Wikidata performance
[edit]You might wonder why the new infobox performs the "expensive" call mw.wikibase.getEntity('Q42')
instead of calling the "non-expensive" function mw.wikibase.getBestStatements
whenever needed.
The short answer is that we have to call getEntity
in order to put all labels and descriptions into an invisible HTML element so that searching for the page becomes easier. But getBestStatements
(and getAllStatements
) are actually also pretty slow on their first run. Check this out:
local starttime = os.clock()
mw.wikibase.getBestStatements('Q42', 'P31') -- usually takes 25–45 ms
print(os.clock() - starttime)
So why isn't getBestStatements marked as expensive?

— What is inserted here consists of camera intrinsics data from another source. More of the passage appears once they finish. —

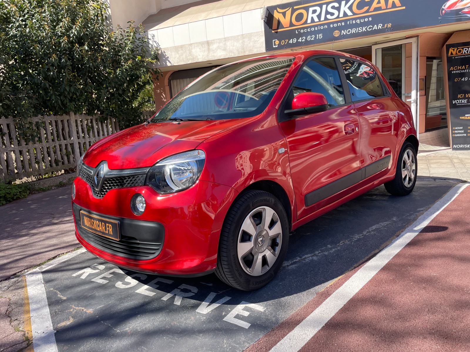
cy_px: 176
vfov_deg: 53.1
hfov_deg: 67.3
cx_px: 235
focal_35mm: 26
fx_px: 353
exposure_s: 1/769
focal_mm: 4.2
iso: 32
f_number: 1.6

Because it's pretty fast when called on a Wikibase entity that has already been loaded:
local item = mw.wikibase.getEntity('Q42') -- usually takes 50–90 ms
mw.wikibase.getBestStatements('Q42', 'P31') -- takes 0.7 ms
Or alternatively:
mw.wikibase.getBestStatements('Q42', 'P18') -- usually takes 25–45 ms
mw.wikibase.getBestStatements('Q42', 'P31') -- takes 0.7 ms
As you can see, using getEntity
still comes with a significant performance cost as it needs to convert the whole entity into a Lua table, but if you're calling WikidataIB._getValue
over 300 times, using getEntity
might save time overall, as it allows you to avoid unnecessary calls with if item.claims[pid]
.
Luckily, fetching labels and sitelinks from unloaded entities is much faster than fetching statements, especially if the entity is large. However, if you want to generate a wikilink to a Commons category based on a QID, you often need to fetch the entity's topic's main category (P910), category related to list (P1754), and Commons category (P373) statements (see d:User:Mike Peel/Commons linking for details). This is why generating Commons links from large entities is slow.
TL;DR:
getEntity
isn't much slower than getBestStatements
. Avoid fetching statements from unloaded Wikibase entities when possible, but fetching labels and sitelinks is fine.